■ Exercise:
Copy every line of the records below word for word, leaving out the pictures.

■ Data records:
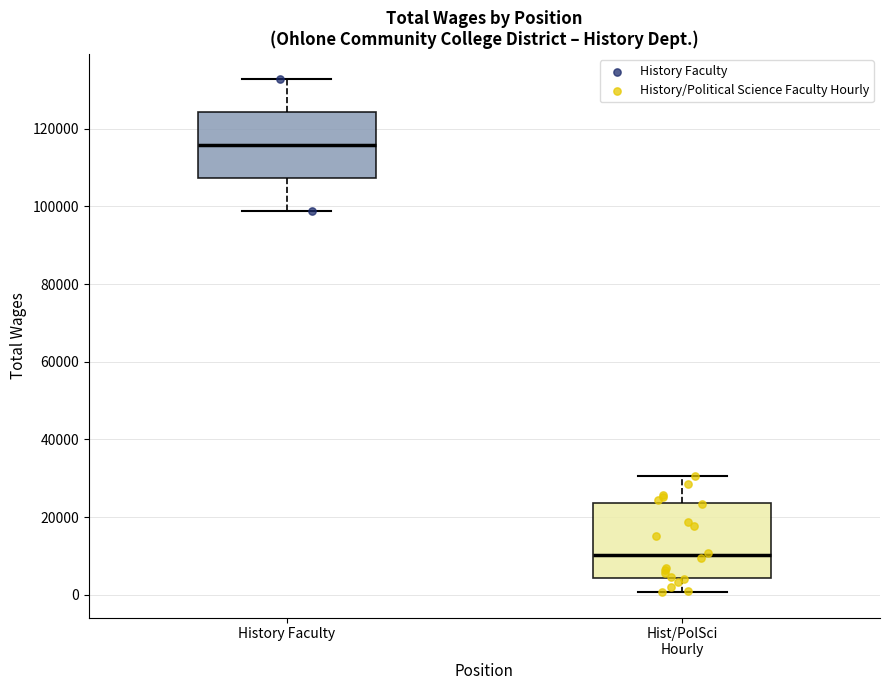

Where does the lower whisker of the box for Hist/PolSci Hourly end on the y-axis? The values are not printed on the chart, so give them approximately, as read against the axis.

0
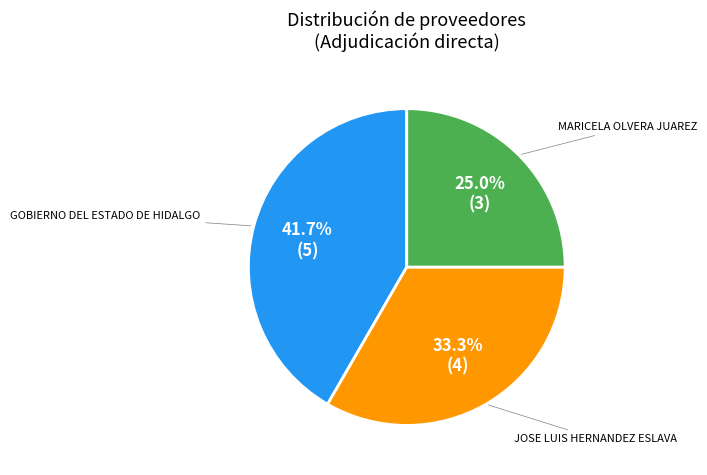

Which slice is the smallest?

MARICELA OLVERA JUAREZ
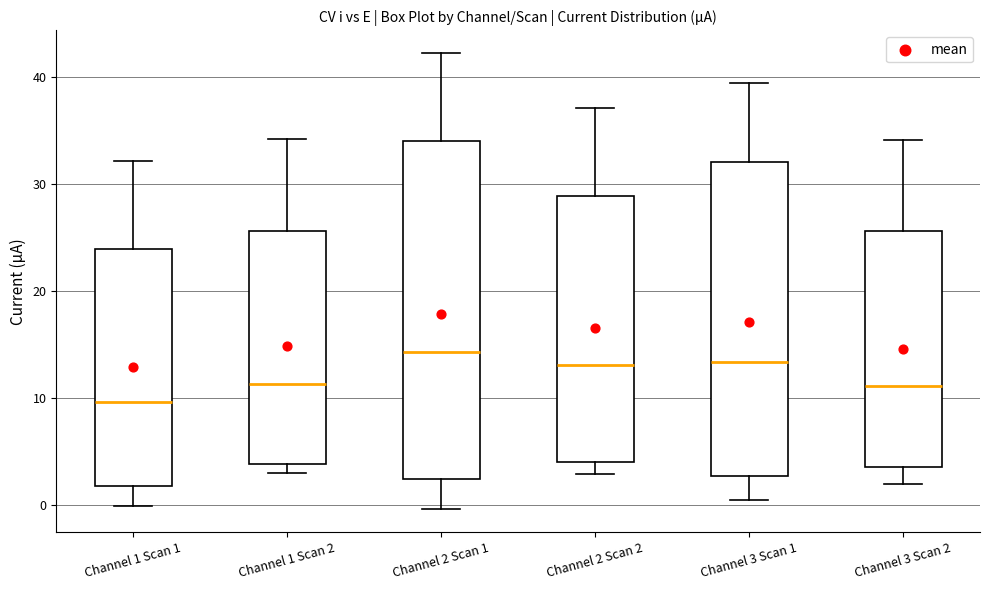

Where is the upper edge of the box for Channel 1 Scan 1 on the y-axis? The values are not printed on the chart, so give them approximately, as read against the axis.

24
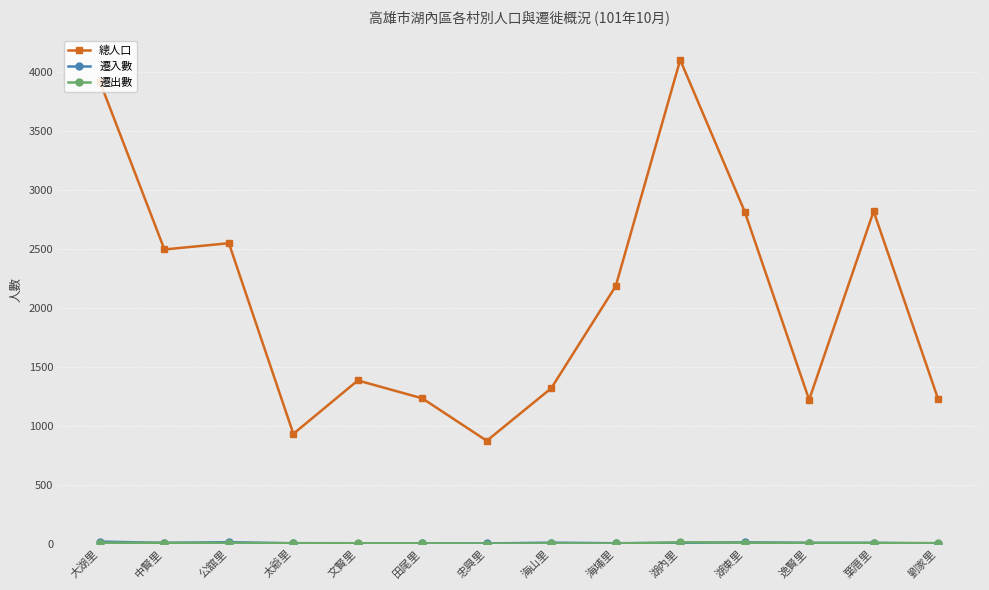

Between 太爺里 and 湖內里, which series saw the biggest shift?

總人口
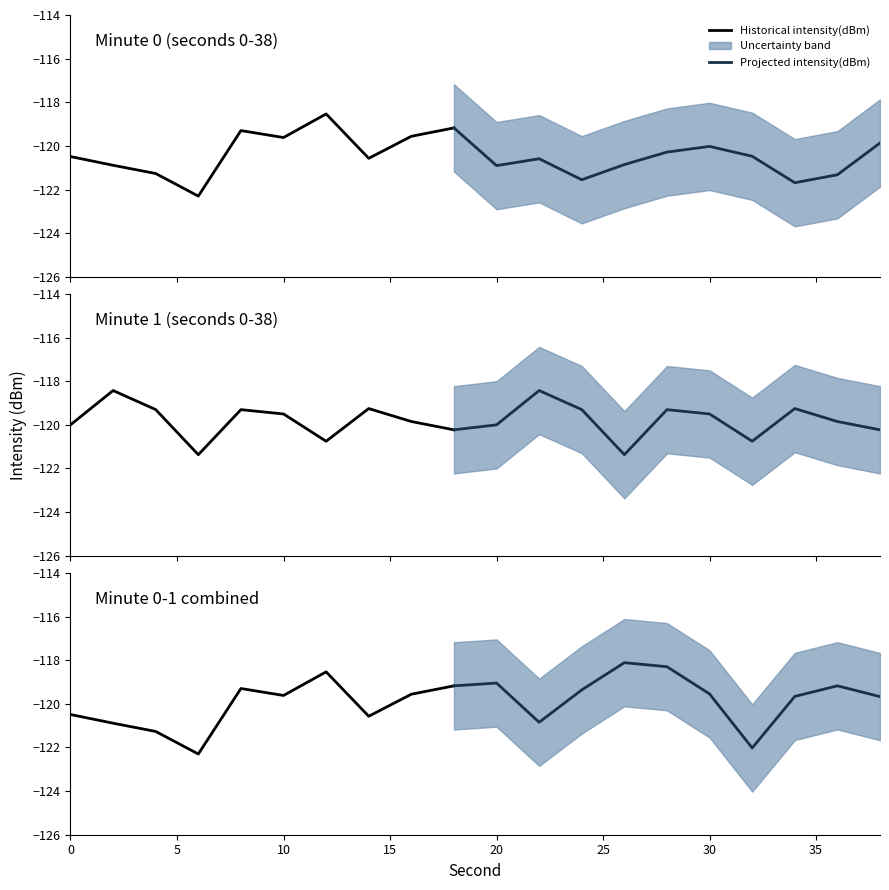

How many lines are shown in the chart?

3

■ Finished task:
Where does the lower whisker of the box for Hist/PolSci Hourly end on the y-axis? The values are not printed on the chart, so give them approximately, as read against the axis.

0

Which slice is the smallest?

MARICELA OLVERA JUAREZ

Where is the upper edge of the box for Channel 1 Scan 1 on the y-axis? The values are not printed on the chart, so give them approximately, as read against the axis.

24

Between 太爺里 and 湖內里, which series saw the biggest shift?

總人口

How many lines are shown in the chart?

3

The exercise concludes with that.